▸ **Exercise**: Return all the lines below in which the string "pixels" appears.

*** Opening of Data for the task ***

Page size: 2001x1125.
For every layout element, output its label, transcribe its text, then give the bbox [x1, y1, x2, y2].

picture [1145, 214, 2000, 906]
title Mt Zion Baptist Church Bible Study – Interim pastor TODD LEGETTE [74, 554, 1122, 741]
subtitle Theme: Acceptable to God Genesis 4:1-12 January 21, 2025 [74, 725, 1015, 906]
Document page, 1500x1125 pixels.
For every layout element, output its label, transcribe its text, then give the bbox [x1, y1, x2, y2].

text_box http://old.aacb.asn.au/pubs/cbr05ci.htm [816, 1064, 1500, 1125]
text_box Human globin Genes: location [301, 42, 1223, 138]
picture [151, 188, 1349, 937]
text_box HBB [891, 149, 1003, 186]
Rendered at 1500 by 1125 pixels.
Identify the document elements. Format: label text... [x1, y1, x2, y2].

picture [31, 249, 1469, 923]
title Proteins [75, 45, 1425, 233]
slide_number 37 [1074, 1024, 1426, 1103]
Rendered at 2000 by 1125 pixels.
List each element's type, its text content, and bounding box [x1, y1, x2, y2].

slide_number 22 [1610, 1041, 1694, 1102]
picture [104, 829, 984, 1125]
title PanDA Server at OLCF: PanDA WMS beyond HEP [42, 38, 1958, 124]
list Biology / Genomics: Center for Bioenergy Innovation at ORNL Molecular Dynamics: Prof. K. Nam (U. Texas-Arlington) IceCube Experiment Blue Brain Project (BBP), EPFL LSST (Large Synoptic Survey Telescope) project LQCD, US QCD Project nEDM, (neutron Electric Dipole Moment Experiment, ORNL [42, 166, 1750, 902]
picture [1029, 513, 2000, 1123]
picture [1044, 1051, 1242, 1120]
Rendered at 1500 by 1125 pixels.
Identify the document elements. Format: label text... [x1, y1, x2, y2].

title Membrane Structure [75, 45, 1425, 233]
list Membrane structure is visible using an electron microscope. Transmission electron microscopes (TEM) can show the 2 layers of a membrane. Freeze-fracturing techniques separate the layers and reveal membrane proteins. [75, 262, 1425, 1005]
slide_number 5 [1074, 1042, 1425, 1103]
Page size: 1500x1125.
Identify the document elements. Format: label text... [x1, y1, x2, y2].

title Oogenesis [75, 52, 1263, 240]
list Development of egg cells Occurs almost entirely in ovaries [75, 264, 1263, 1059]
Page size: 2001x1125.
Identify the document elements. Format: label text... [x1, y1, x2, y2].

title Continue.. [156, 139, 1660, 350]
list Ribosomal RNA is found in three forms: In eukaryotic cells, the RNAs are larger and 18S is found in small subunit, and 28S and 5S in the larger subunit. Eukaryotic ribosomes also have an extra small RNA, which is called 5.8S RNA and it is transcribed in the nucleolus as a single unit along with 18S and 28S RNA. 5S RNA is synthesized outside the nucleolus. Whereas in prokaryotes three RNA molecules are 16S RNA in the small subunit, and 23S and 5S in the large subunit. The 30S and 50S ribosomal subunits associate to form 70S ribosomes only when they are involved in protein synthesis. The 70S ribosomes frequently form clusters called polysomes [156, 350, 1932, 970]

*** Close of Data for the task ***

▸ **Answer for this exercise**:
Document page, 1500x1125 pixels.
Rendered at 1500 by 1125 pixels.
Rendered at 2000 by 1125 pixels.
Rendered at 1500 by 1125 pixels.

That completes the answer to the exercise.